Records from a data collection
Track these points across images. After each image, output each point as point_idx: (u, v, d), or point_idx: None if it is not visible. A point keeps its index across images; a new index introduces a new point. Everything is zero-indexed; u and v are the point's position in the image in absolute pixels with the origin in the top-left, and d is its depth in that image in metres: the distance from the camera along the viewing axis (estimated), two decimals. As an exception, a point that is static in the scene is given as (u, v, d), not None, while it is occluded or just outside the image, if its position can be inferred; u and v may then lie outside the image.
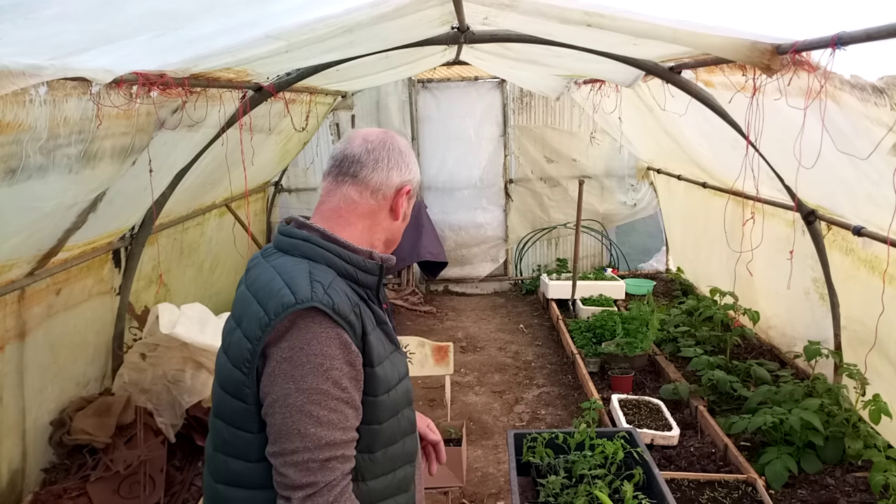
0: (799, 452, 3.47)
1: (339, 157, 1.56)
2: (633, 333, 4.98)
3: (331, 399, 1.35)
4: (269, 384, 1.36)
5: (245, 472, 1.43)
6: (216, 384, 1.50)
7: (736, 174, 3.65)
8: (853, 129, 2.33)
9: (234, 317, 1.49)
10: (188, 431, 3.77)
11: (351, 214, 1.54)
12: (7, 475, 3.10)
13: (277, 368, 1.35)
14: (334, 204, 1.56)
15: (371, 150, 1.54)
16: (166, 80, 2.51)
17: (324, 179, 1.61)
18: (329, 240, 1.49)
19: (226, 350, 1.47)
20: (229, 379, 1.43)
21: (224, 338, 1.51)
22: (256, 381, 1.38)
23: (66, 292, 3.46)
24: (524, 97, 7.40)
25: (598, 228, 7.71)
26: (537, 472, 2.74)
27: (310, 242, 1.48)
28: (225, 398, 1.44)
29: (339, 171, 1.56)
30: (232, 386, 1.42)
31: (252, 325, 1.38)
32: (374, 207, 1.55)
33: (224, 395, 1.45)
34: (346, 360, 1.38)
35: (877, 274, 3.33)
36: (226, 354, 1.46)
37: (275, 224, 7.64)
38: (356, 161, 1.54)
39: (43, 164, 2.26)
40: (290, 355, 1.35)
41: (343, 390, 1.37)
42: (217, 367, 1.51)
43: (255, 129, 4.57)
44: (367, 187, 1.54)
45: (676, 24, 2.38)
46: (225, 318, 1.58)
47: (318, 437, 1.34)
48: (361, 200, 1.54)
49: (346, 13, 2.34)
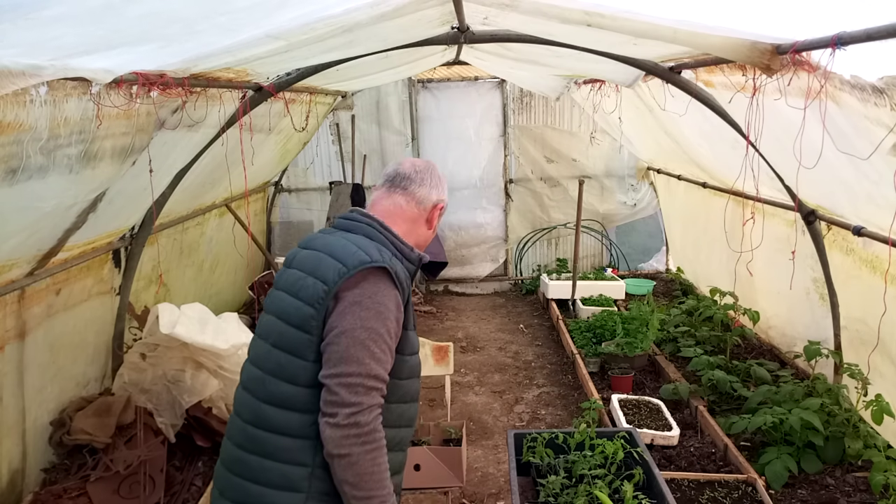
0: (799, 452, 3.47)
1: (391, 174, 1.99)
2: (633, 333, 4.98)
3: (383, 342, 1.70)
4: (338, 319, 1.69)
5: (292, 395, 1.72)
6: (276, 321, 1.81)
7: (736, 174, 3.65)
8: (853, 129, 2.33)
9: (304, 269, 1.81)
10: (188, 431, 3.77)
11: (397, 217, 1.93)
12: (7, 475, 3.10)
13: (348, 308, 1.70)
14: (385, 206, 1.94)
15: (418, 171, 1.99)
16: (166, 80, 2.51)
17: (376, 190, 2.01)
18: (385, 228, 1.87)
19: (296, 293, 1.78)
20: (297, 314, 1.75)
21: (291, 284, 1.82)
22: (323, 318, 1.71)
23: (66, 292, 3.46)
24: (524, 97, 7.40)
25: (598, 228, 7.71)
26: (537, 472, 2.74)
27: (371, 227, 1.86)
28: (288, 330, 1.76)
29: (391, 184, 1.97)
30: (298, 319, 1.74)
31: (330, 272, 1.73)
32: (415, 215, 1.96)
33: (287, 328, 1.76)
34: (396, 316, 1.75)
35: (878, 274, 3.33)
36: (295, 297, 1.77)
37: (275, 224, 7.65)
38: (406, 177, 1.97)
39: (43, 164, 2.26)
40: (360, 300, 1.71)
41: (391, 338, 1.73)
42: (280, 307, 1.82)
43: (254, 129, 4.57)
44: (413, 197, 1.96)
45: (676, 24, 2.38)
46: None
47: (370, 368, 1.67)
48: (407, 207, 1.95)
49: (346, 13, 2.34)
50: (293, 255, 1.93)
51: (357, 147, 7.35)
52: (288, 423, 1.72)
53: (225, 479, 1.81)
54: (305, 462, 1.72)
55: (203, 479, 3.63)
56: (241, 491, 1.75)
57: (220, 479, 1.84)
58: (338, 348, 1.66)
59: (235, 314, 4.25)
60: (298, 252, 1.92)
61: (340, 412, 1.63)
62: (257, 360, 1.83)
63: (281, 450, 1.72)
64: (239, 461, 1.78)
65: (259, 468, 1.74)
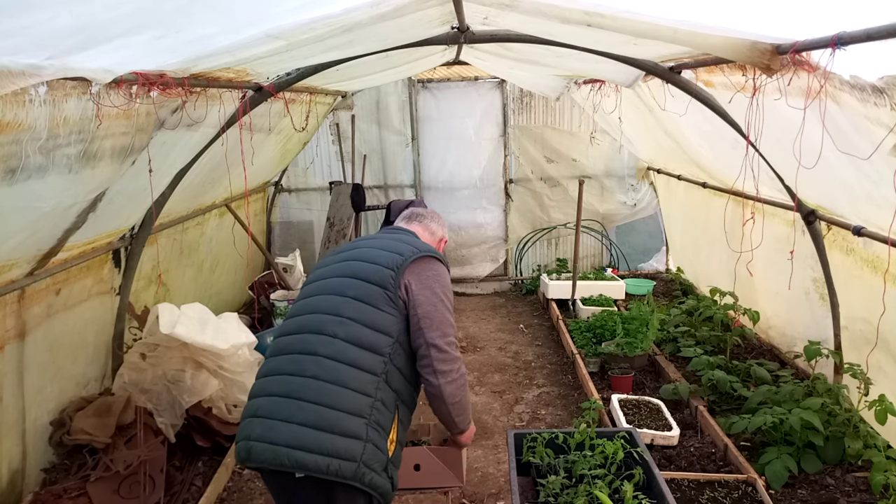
0: (799, 452, 3.47)
1: (408, 213, 2.68)
2: (633, 333, 4.98)
3: (451, 313, 2.33)
4: (423, 292, 2.26)
5: (368, 337, 2.19)
6: (353, 280, 2.28)
7: (736, 174, 3.65)
8: (853, 129, 2.33)
9: (379, 247, 2.39)
10: (188, 431, 3.77)
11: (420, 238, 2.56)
12: (7, 475, 3.10)
13: (427, 284, 2.29)
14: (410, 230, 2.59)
15: (429, 212, 2.71)
16: (166, 80, 2.51)
17: (397, 223, 2.65)
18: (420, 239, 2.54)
19: (373, 261, 2.31)
20: (377, 275, 2.26)
21: (364, 256, 2.36)
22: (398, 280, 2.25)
23: (65, 292, 3.46)
24: (524, 97, 7.40)
25: (598, 228, 7.71)
26: (537, 472, 2.74)
27: (413, 235, 2.54)
28: (368, 286, 2.25)
29: (409, 218, 2.65)
30: (378, 279, 2.25)
31: (406, 250, 2.33)
32: (429, 241, 2.58)
33: (368, 285, 2.25)
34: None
35: (880, 274, 3.33)
36: (374, 263, 2.29)
37: (275, 224, 7.65)
38: (421, 215, 2.67)
39: (43, 163, 2.26)
40: (435, 277, 2.32)
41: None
42: (355, 270, 2.31)
43: (254, 128, 4.57)
44: (427, 228, 2.63)
45: (676, 24, 2.38)
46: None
47: (455, 330, 2.32)
48: (424, 234, 2.60)
49: (346, 13, 2.34)
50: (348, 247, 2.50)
51: (357, 147, 7.35)
52: (362, 360, 2.14)
53: (290, 406, 2.08)
54: (370, 393, 2.12)
55: (203, 479, 3.63)
56: (314, 414, 2.06)
57: (283, 406, 2.09)
58: (435, 316, 2.24)
59: (235, 314, 4.25)
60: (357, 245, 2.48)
61: (453, 368, 2.26)
62: (333, 308, 2.23)
63: (355, 380, 2.11)
64: (312, 389, 2.09)
65: (335, 394, 2.08)
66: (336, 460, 2.03)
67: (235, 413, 4.01)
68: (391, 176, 7.58)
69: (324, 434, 2.03)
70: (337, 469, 2.02)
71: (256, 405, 2.17)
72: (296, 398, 2.09)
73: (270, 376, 2.22)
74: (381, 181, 7.58)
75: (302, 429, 2.03)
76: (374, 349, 2.17)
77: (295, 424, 2.05)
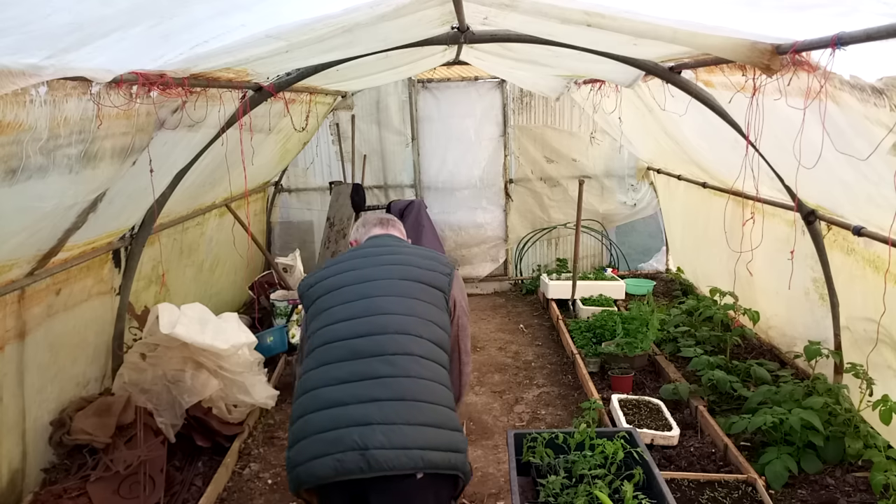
0: (799, 452, 3.47)
1: (382, 218, 2.78)
2: (633, 333, 4.98)
3: None
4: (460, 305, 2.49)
5: (440, 337, 2.32)
6: (410, 283, 2.37)
7: (736, 174, 3.66)
8: (853, 129, 2.33)
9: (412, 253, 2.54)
10: (188, 431, 3.77)
11: None
12: (7, 475, 3.10)
13: (463, 295, 2.53)
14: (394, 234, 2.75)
15: (392, 217, 2.83)
16: (166, 80, 2.51)
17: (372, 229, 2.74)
18: None
19: (418, 265, 2.43)
20: (435, 280, 2.41)
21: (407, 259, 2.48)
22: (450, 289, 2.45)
23: (66, 292, 3.46)
24: (524, 97, 7.40)
25: (598, 228, 7.71)
26: (537, 472, 2.75)
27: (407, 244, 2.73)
28: (429, 289, 2.38)
29: (382, 225, 2.75)
30: (438, 282, 2.41)
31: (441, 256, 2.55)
32: None
33: (428, 287, 2.38)
34: None
35: (881, 273, 3.33)
36: (424, 269, 2.42)
37: (275, 224, 7.65)
38: (391, 219, 2.79)
39: (43, 164, 2.26)
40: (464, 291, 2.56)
41: None
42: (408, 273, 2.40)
43: (254, 129, 4.57)
44: (400, 231, 2.78)
45: (676, 24, 2.38)
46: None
47: None
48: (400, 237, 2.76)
49: (346, 13, 2.34)
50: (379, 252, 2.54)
51: (357, 147, 7.35)
52: (442, 357, 2.29)
53: (408, 408, 2.06)
54: (450, 387, 2.27)
55: (203, 479, 3.63)
56: (432, 412, 2.10)
57: (399, 409, 2.05)
58: (468, 327, 2.54)
59: (235, 314, 4.25)
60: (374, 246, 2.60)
61: (470, 365, 2.61)
62: (410, 309, 2.29)
63: (445, 377, 2.25)
64: (421, 387, 2.12)
65: (439, 391, 2.17)
66: (454, 454, 2.11)
67: (235, 413, 4.01)
68: (391, 176, 7.58)
69: (443, 431, 2.11)
70: (454, 462, 2.11)
71: (349, 415, 2.03)
72: (410, 399, 2.09)
73: (353, 381, 2.10)
74: (381, 181, 7.58)
75: (426, 429, 2.06)
76: (444, 347, 2.33)
77: (419, 426, 2.05)
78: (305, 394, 2.16)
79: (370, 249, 2.56)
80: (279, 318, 5.72)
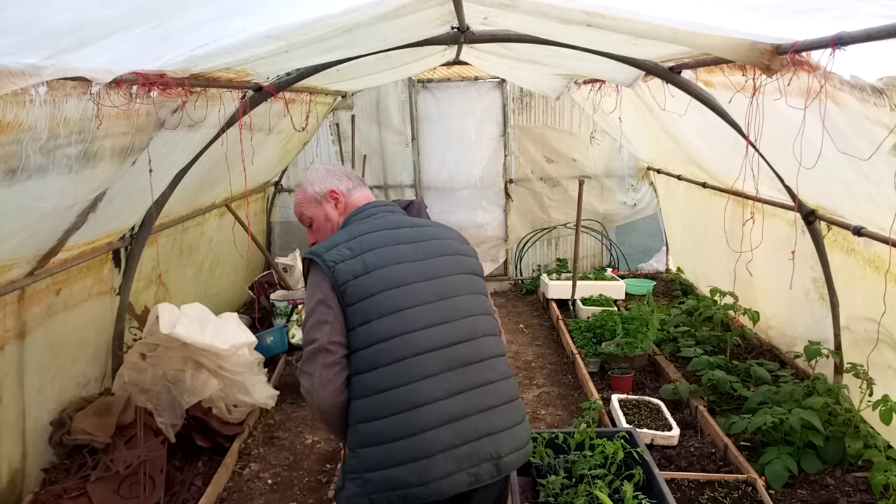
0: (799, 452, 3.47)
1: (350, 172, 2.41)
2: (633, 333, 4.97)
3: None
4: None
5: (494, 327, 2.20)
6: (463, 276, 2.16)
7: (736, 174, 3.65)
8: (853, 129, 2.33)
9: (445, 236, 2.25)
10: (188, 431, 3.77)
11: None
12: (7, 475, 3.10)
13: None
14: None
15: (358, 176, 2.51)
16: (166, 80, 2.51)
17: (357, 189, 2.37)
18: None
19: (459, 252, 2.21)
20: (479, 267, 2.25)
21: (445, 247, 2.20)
22: None
23: (65, 292, 3.46)
24: (524, 97, 7.40)
25: (598, 228, 7.71)
26: (537, 472, 2.75)
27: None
28: (476, 280, 2.20)
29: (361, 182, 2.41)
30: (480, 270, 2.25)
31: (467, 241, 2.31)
32: None
33: (475, 278, 2.20)
34: None
35: (881, 274, 3.33)
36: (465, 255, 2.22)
37: (275, 224, 7.65)
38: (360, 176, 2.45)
39: (43, 164, 2.26)
40: None
41: None
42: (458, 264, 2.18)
43: (254, 128, 4.57)
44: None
45: (676, 24, 2.37)
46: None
47: None
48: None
49: (346, 13, 2.34)
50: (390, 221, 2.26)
51: (357, 147, 7.35)
52: (500, 348, 2.16)
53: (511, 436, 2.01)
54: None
55: (203, 479, 3.63)
56: (514, 410, 2.07)
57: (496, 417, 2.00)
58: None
59: (235, 314, 4.25)
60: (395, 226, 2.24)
61: None
62: (469, 309, 2.11)
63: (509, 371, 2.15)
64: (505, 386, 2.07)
65: (511, 385, 2.11)
66: (529, 446, 2.14)
67: (235, 413, 4.01)
68: (391, 176, 7.58)
69: (524, 427, 2.12)
70: (528, 454, 2.14)
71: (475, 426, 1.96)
72: (514, 400, 2.11)
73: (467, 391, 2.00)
74: (381, 181, 7.58)
75: (523, 425, 2.11)
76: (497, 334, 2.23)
77: (521, 423, 2.09)
78: (413, 409, 1.92)
79: (403, 231, 2.19)
80: (279, 318, 5.72)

- [Exercise requirements]:
Set down each line from the line containing "17: (357, 189, 2.37)" through the final line of the data, exactly and with nothing added.

- [Output for this task]:
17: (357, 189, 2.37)
18: None
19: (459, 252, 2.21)
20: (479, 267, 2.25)
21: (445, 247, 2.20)
22: None
23: (65, 292, 3.46)
24: (524, 97, 7.40)
25: (598, 228, 7.71)
26: (537, 472, 2.75)
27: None
28: (476, 280, 2.20)
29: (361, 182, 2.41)
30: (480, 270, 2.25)
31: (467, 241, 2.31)
32: None
33: (475, 278, 2.20)
34: None
35: (881, 274, 3.33)
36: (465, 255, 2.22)
37: (275, 224, 7.65)
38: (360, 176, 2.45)
39: (43, 164, 2.26)
40: None
41: None
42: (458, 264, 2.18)
43: (254, 128, 4.57)
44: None
45: (676, 24, 2.37)
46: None
47: None
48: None
49: (346, 13, 2.34)
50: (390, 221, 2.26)
51: (357, 147, 7.35)
52: (500, 348, 2.16)
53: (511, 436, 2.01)
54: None
55: (203, 479, 3.63)
56: (514, 410, 2.07)
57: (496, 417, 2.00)
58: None
59: (235, 314, 4.25)
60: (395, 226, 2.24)
61: None
62: (469, 309, 2.11)
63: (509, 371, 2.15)
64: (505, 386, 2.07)
65: (511, 385, 2.11)
66: (529, 446, 2.14)
67: (235, 413, 4.01)
68: (391, 176, 7.58)
69: (524, 427, 2.12)
70: (528, 454, 2.14)
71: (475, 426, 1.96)
72: (514, 400, 2.11)
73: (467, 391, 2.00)
74: (381, 181, 7.58)
75: (523, 425, 2.11)
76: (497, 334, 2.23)
77: (521, 423, 2.09)
78: (413, 409, 1.92)
79: (403, 231, 2.19)
80: (279, 318, 5.72)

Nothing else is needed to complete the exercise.